Experimental Results
3D Visual Grounding
GS-Reasoner is evaluated on standard 3D visual grounding benchmarks (ScanRefer, Multi3DRef, SR3D, NR3D). It achieves state-of-the-art or highly competitive results among 3D LLMs, especially in multi-object grounding (F1@25 on Multi3DRef), and matches or surpasses models that rely on external proposals or grounding modules. Notably, GS-Reasoner operates without any external modules, using only noisy, incomplete sensor point clouds.
Spatial Reasoning
On VSI-Bench, a comprehensive spatial reasoning benchmark, GS-Reasoner outperforms all open-source and proprietary VLMs and specialized spatial reasoning models on most tasks, particularly those requiring precise 3D localization and complex spatial relationships (e.g., Relative Direction, Absolute Distance). Performance further improves with access to ground-truth depth, indicating the importance of accurate geometric input.
General 3D Vision-Language Tasks
GS-Reasoner sets a new state of the art on Scan2Cap (3D dense captioning) and achieves competitive results on ScanQA and SQA3D. The explicit grounding step is shown to improve dense captioning by forcing the model to better capture geometric and positional cues.
Ablation and Analysis
- Zero-shot generalization: GS-Reasoner demonstrates strong transfer to unseen scenes (ScanNet++, ARKitScenes) without finetuning, matching expert models.
- Representation ablation: Dual-path pooling and hybrid semantic-geometric features yield substantial gains in grounding accuracy (Acc@25, Acc@50).
- GCoT ablation: Removing the grounding step from CoT reasoning significantly degrades performance on spatial reasoning tasks, confirming the necessity of explicit grounding as an intermediate step.
Qualitative Results
GS-Reasoner produces interpretable, stepwise reasoning outputs, with explicit bounding box predictions and spatial relationship analysis.
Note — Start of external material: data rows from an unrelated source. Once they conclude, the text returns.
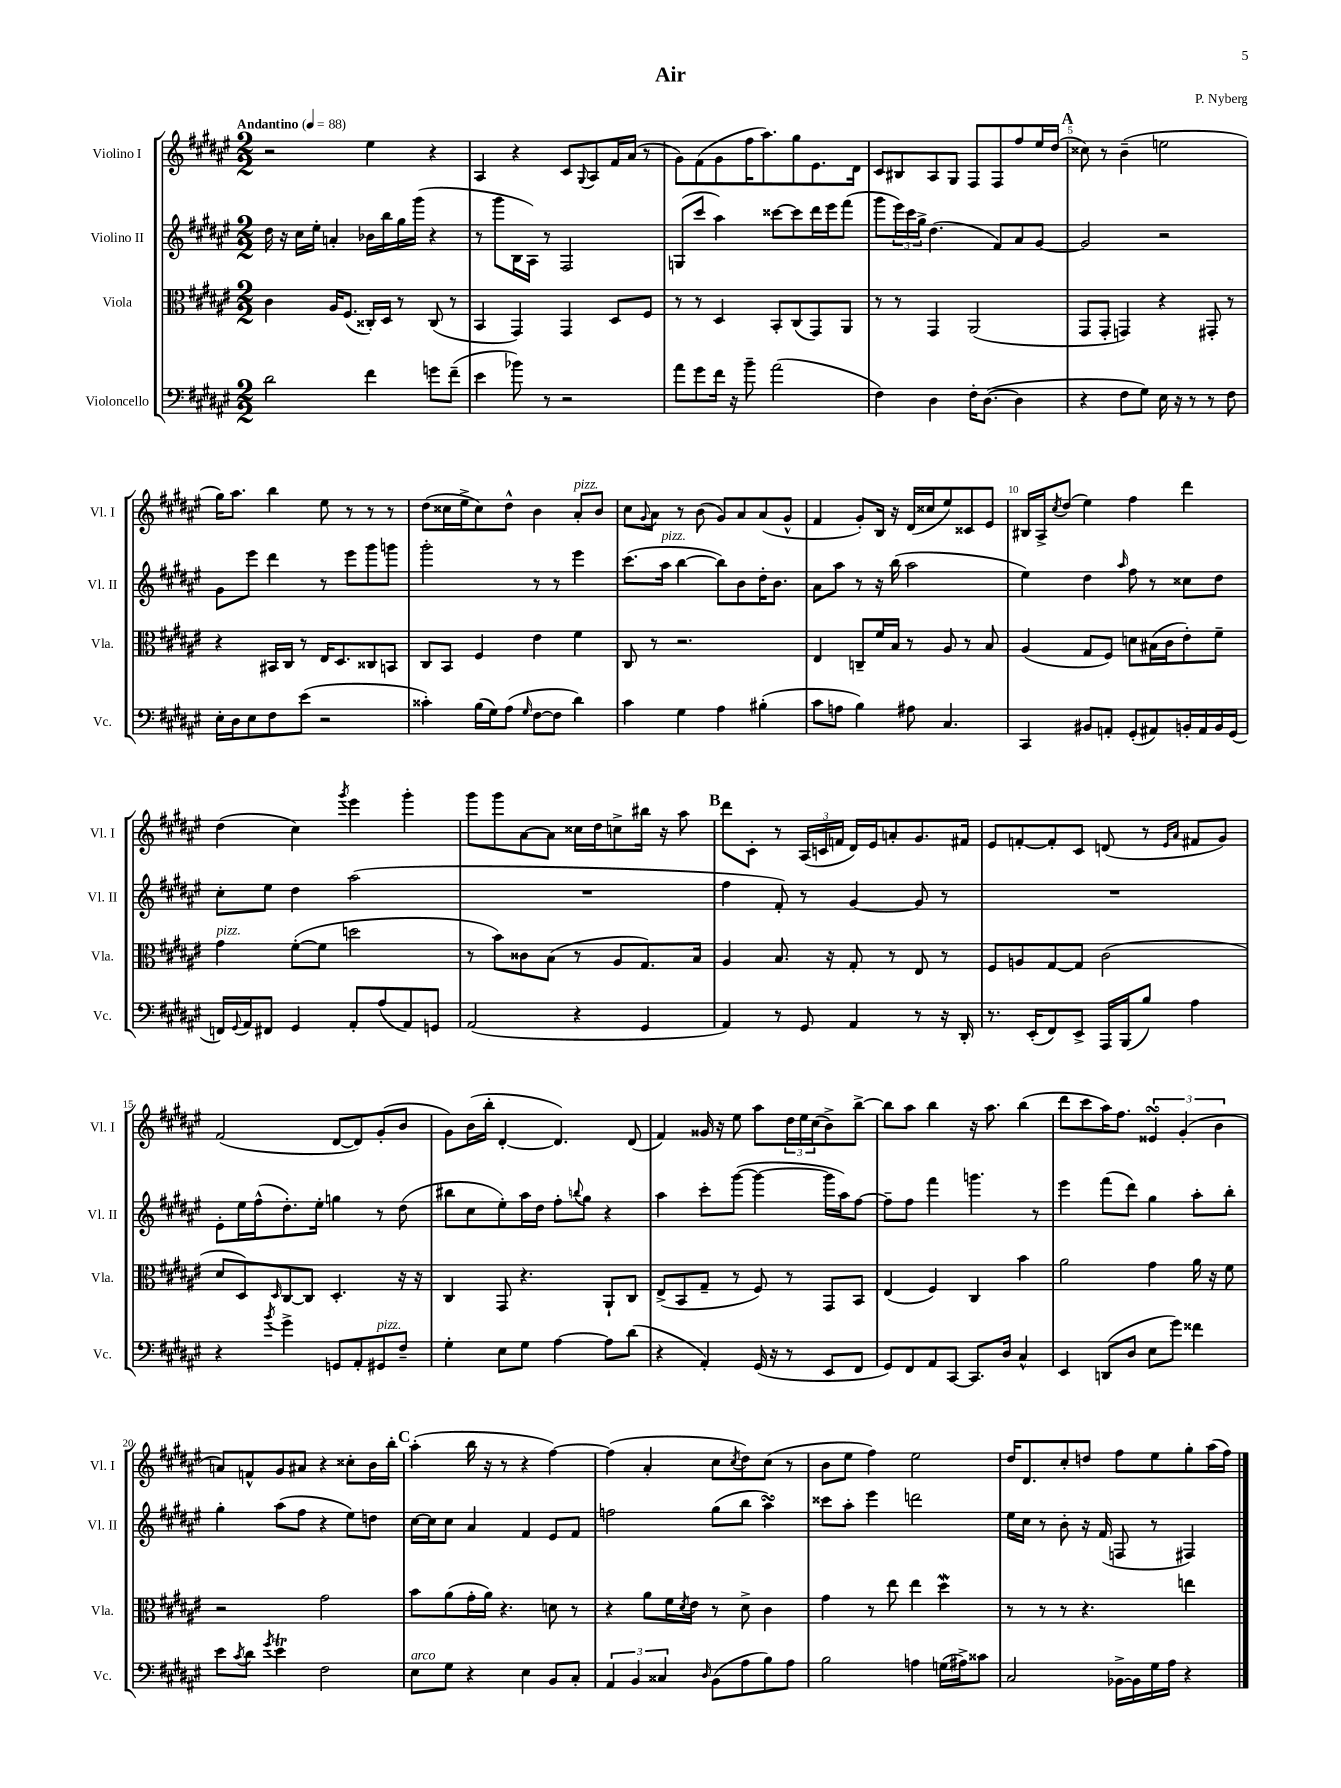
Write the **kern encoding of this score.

**kern	**kern	**kern	**kern
*staff4	*staff3	*staff2	*staff1
*clefF4	*clefC3	*clefG2	*clefG2
*k[f#c#g#d#a#e#]	*k[f#c#g#d#a#e#]	*k[f#c#g#d#a#e#]	*k[f#c#g#d#a#e#]
*M2/2	*M2/2	*M2/2	*M2/2
*MM88	*MM88	*MM88	*MM88
2d#	4c#	16dd#	2r
.	.	16r	.
.	.	16cc#	.
.	.	16ee#'	.
.	16A#	4a'	.
.	(8.F#	.	.
4f#	16C##')	16b-	4ee#
.	16D#	16bb	.
.	8r	16gg#	.
.	.	(16ggg#	.
8g	(8C##	4r	4r
(8f#~	8r	.	.
=	=	=	=
4e#	4BB	8r	4A#
.	.	8ggg#	.
8b-)	4GG#)	16B	4r
.	.	16A#)	.
8r	.	8r	.
2r	4GG#	2F#	8c#
.	.	.	8qqG#
.	.	.	8A#
.	8D#	.	16f#
.	.	.	(16a#
.	8F#	.	8r
=	=	=	=
8a#	8r	(8G	8g#)
8g#	8r	8ccc#	(8f#
16f#	4D#	4aa#)	8g#
16r	.	.	.
8b~	.	.	16ff#
.	.	.	8.aa#)
(2a#	8BB'	[8ccc##	.
.	(8C#	8ccc##]	8gg#
.	8GG#)	16ddd#	8.e#
.	.	16eee#	.
.	8AA#	(8fff#	.
.	.	.	16d#
=	=	=	=
4F#)	8r	8ggg#	8c#
.	8r	24eee#)	8B#
.	.	24ccc#	.
.	.	24gg#^	.
4D#	4GG#	(4.dd#	8A#
.	.	.	8G#
16F#'	(2AA#	.	8F#
([8.D#	.	.	.
.	.	8f#)	8F#
4D#]	.	8a#	8ff#
.	.	[8g#	16ee#
.	.	.	(16dd#
=	=	=	=
4r	8GG#	2g#]	8cc##)
.	8GG#'	.	8r
8F#	4GG)	.	(4b~
8G#)	.	.	.
16E#	4r	2r	2ee
16r	.	.	.
8r	.	.	.
8r	8GG#'	.	.
8F#	8r	.	.
=	=	=	=
16E#'	4r	8g#	16gg#)
16D#	.	.	8.aa#
8E#	.	8eee#	.
8F#	16BB#	4ddd#	4bb
.	16C#	.	.
(8e#	8r	.	.
2r	16E#	8r	8ee#
.	8.D#	.	.
.	.	8eee#	8r
.	8C##	8ggg#	8r
.	8BB	8ggg	8r
=	=	=	=
4c##')	8C#	2ggg#'	(8dd#
.	8BB	.	16cc##
.	.	.	16ee#^
(16B	4F#	.	8cc##)
16G#)	.	.	.
(8A#	.	.	8dd#^^
16qqG#	.	.	.
[8F#	4e#	8r	4b
8F#]	.	8r	.
4d#)	4f#	4eee#	8a#'
.	.	.	8b
=	=	=	=
4c#	8C#	(8.ccc#	8cc#
.	.	.	8qqg#
.	8r	.	8a#
.	.	16aa#	.
4G#	2.r	[4bb	8r
.	.	.	(8b
4A#	.	8bb])	8g#)
.	.	8b	8a#
(4B#'	.	16dd#'	(8a#
.	.	8.b	.
.	.	.	8g#^^
=	=	=	=
8c#	4E#	8a#	4f#
8A	.	8aa#	.
4B)	8C~	8r	8g#')
.	16f#	16r	16B
.	16B	(16bb	16r
8A#	8r	2aa#	(16d#
.	.	.	16cc##
4.C#	8A#	.	8ee#)
.	8r	.	8c##
.	8B	.	8e#
=	=	=	=
4CC#	(4A#	4ee#)	16B#
.	.	.	16A#^
.	.	.	8qcc#
.	.	.	(8dd#
8BB#	8G#	4dd#	4ee#)
8AA'	8F#)	.	.
.	.	16qqaa#	.
(8GG#'	8d	8ff#	4ff#
8AA#)	(16B#	8r	.
.	16c#	.	.
16BB'	8e#')	8cc##	4ddd#
16AA#	.	.	.
16BB	8f#~	8dd#	.
(16GG#	.	.	.
=	=	=	=
16FF)	4g#	8cc#'	(4dd#
8qqGG#	.	.	.
16AA#	.	.	.
8FF#	.	8ee#	.
4GG#	([8f#'	4dd#	4cc#)
.	8f#]	.	.
.	.	.	8qggg#
8AA#'	2dd	(2aa#	4eee#
(8A#	.	.	.
8AA#)	.	.	4ggg#'
8GG	.	.	.
=	=	=	=
(2AA#	8r	1r	8ggg#
.	8b)	.	8ggg#
.	8c##	.	[8a#
.	(8B	.	8a#]
4r	8r	.	16cc##
.	.	.	16dd#
.	8A#	.	8cc^
4GG#	8.G#)	.	16bb#
.	.	.	16r
.	.	.	8aa#
.	16B	.	.
=	=	=	=
4AA#)	4A#	4ff#	8ddd#
.	.	.	8c#'
8r	8.B	8f#')	8r
8GG#	.	8r	(24A#
.	.	.	24c
.	16r	.	.
.	.	.	24f
4AA#	8G#'	[4g#	16d#)
.	.	.	16e#
.	8r	.	8a'
8r	8E#	8g#]	8.g#
16r	8r	8r	.
16DD#'	.	.	16f#
=	=	=	=
8.r	8F#	1r	8e#
.	8A	.	[8f'
(16EE#'	.	.	.
8FF#)	[8G#	.	8f']
8EE#^	8G#]	.	8c#
16AAA#	(2c#	.	(8d
(16BBB	.	.	.
8B)	.	.	8r
.	.	.	16qqe#
.	.	.	16qqa#
4A#	.	.	8f#
.	.	.	8g#)
=	=	=	=
4r	8d#	8e#'	(2f#
.	8D#)	16ee#	.
.	.	(16ff#^^	.
8qb	16qqD#	.	.
4g#^	[8C#	8.dd#')	.
.	8C#]	.	.
.	.	16ee#'	.
8GG	4.D#'	4gg	[8d#
8AA#'	.	.	8d#])
8GG#	.	8r	(8g#'
8F#~	16r	(8dd#	8b
.	16r	.	.
=	=	=	=
4G#'	4C#	8bb#	8g#)
.	.	8cc#	(16b
.	.	.	16bb'
8E#	8GG#	8ee#')	[4d#'
8G#	4.r	16aa#	.
.	.	16dd#	.
[4A#	.	8ff#'	4.d#])
.	.	8qqbb	.
.	.	8gg#	.
8A#]	8AA#`	4r	.
(8d#	8C#	.	(8d#
=	=	=	=
4r	(8E#^	4aa#	4f#)
.	8BB	.	.
4AA#')	8G#~	8ccc#'	16g##
.	.	.	16r
.	8r	([8ggg#	8ee#
(16GG#	8F#)	4ggg#_	8aa#
16r	.	.	.
8r	8r	.	24dd#
.	.	.	24ee#
.	.	.	(24cc#
8EE#	8GG#	16ggg#]	8b^)
.	.	16aa#)	.
8FF#	8BB	[8ff#	[8bb^
=	=	=	=
8GG#)	(4E#	8ff#~]	8bb]
8FF#	.	8ff#	8aa#
8AA#	4F#)	4fff#	4bb
[8CC#	.	.	.
8.CC#]	4C#	4.ggg	16r
.	.	.	8.aa#
16D#	.	.	.
4C#^^	4b	.	(4bb
.	.	8r	.
=	=	=	=
4EE#	2a#	4eee#	8ddd#
.	.	.	8ccc#
(8DD	.	(8fff#	16aa#)
.	.	.	8.ff#
8D#	.	8ddd#)	.
8E#	4g#	4gg#	6e##
8g#)	.	.	.
.	.	.	(6g#'
4f##	16a#	8aa#'	.
.	16r	.	.
.	.	.	6b
.	8f#	8bb'	.
=	=	=	=
8e#	2r	4gg#'	8a)
8qc#	.	.	.
8d#	.	.	8f^^
8qg#	.	.	.
4e#	.	(8aa#	8g#
.	.	8ff#	8a#
2F#	2g#	4r	4r
.	.	8ee#)	8cc##'
.	.	8dd	16b
.	.	.	16bb'
=	=	=	=
8E#	8b	[16cc#	(4aa#'
.	.	16cc#]	.
8G#	(8a#	8cc#	.
4r	16g#'	4a#	16bb
.	16a#)	.	16r
.	4.r	.	8r
4E#	.	4f#	4r
8BB	8d	8e#	[4ff#)
8C#'	8r	8f#	.
=	=	=	=
6AA#	4r	2ff	(4ff#]
6BB	.	.	.
.	8a#	.	4a#'
6C##	.	.	.
.	16f#	.	.
.	8qd#	.	.
.	16e#	.	.
16qqD#	.	.	.
(8BB	8r	(8gg#	8cc#
.	.	.	8qcc#
8A#	8d#^	8bb	8dd#)
8B)	4c#	4aa#)	(8cc#
8A#	.	.	8r
=	=	=	=
2B	4g#	8ccc##	8b
.	.	8aa#'	8ee#
.	8r	4eee#	4ff#)
.	8ee#	.	.
4A	4ee#	2ddd	2ee#
(16G	4dd#	.	.
16A#^)	.	.	.
8c##	.	.	.
=	=	=	=
2C#	8r	16ee#	16dd#
.	.	16cc#	8.d#
.	8r	8r	.
.	8r	8b'	8cc#'
.	4.r	16r	8dd
.	.	(16f#	.
[16BB-^	.	8F	8ff#
16BB-]	.	.	.
16G#	.	8r	8ee#
16A#	.	.	.
4r	4ee	4F#)	8gg#'
.	.	.	(16aa#
.	.	.	16ff#)
==	==	==	==
*-	*-	*-	*-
Qualitative examples on VSI-Bench demonstrate robust generalization to in-the-wild scenes and complex queries.
Figure 4: Qualitative results on VSI-Bench, showing GS-Reasoner's stepwise reasoning and grounding outputs.
Figure 5: Additional qualitative results on VSI-Bench, highlighting spatial relationship reasoning.
Figure 6: Further qualitative results on VSI-Bench, demonstrating multi-object grounding and reasoning.
Figure 7: More qualitative results on VSI-Bench, illustrating interpretability and generalization.
Implications and Future Directions
GS-Reasoner demonstrates that integrating 3D visual grounding as an explicit, autoregressive chain-of-thought step is both feasible and beneficial for spatial reasoning in 3D LLMs. The semantic-geometric hybrid representation enables end-to-end training and inference without reliance on external modules, improving interpretability and generalization. The GCoT dataset provides a new paradigm for training models to reason in space by first grounding relevant objects.
Practically, this approach is directly applicable to embodied AI, robotics, and autonomous systems, where spatial reasoning and object localization are critical. The framework is compatible with vision-language-action (VLA) models and can be extended to planning and task decomposition in embodied environments.
Theoretically, the work suggests that explicit intermediate representations (grounding as CoT) can bridge the gap between perception and reasoning in multimodal LLMs. Future research may explore joint training with action data, integration with real-time SLAM, and scaling to outdoor or dynamic environments.
Conclusion
GS-Reasoner establishes a unified, self-contained framework for 3D spatial reasoning by tightly coupling visual grounding and reasoning in an autoregressive, interpretable manner. The semantic-geometric hybrid representation and GCoT dataset are shown to be critical for state-of-the-art performance across grounding, spatial reasoning, and general 3D vision-language tasks. This work provides a foundation for further advances in spatially-aware, multimodal LLMs and their deployment in real-world embodied systems.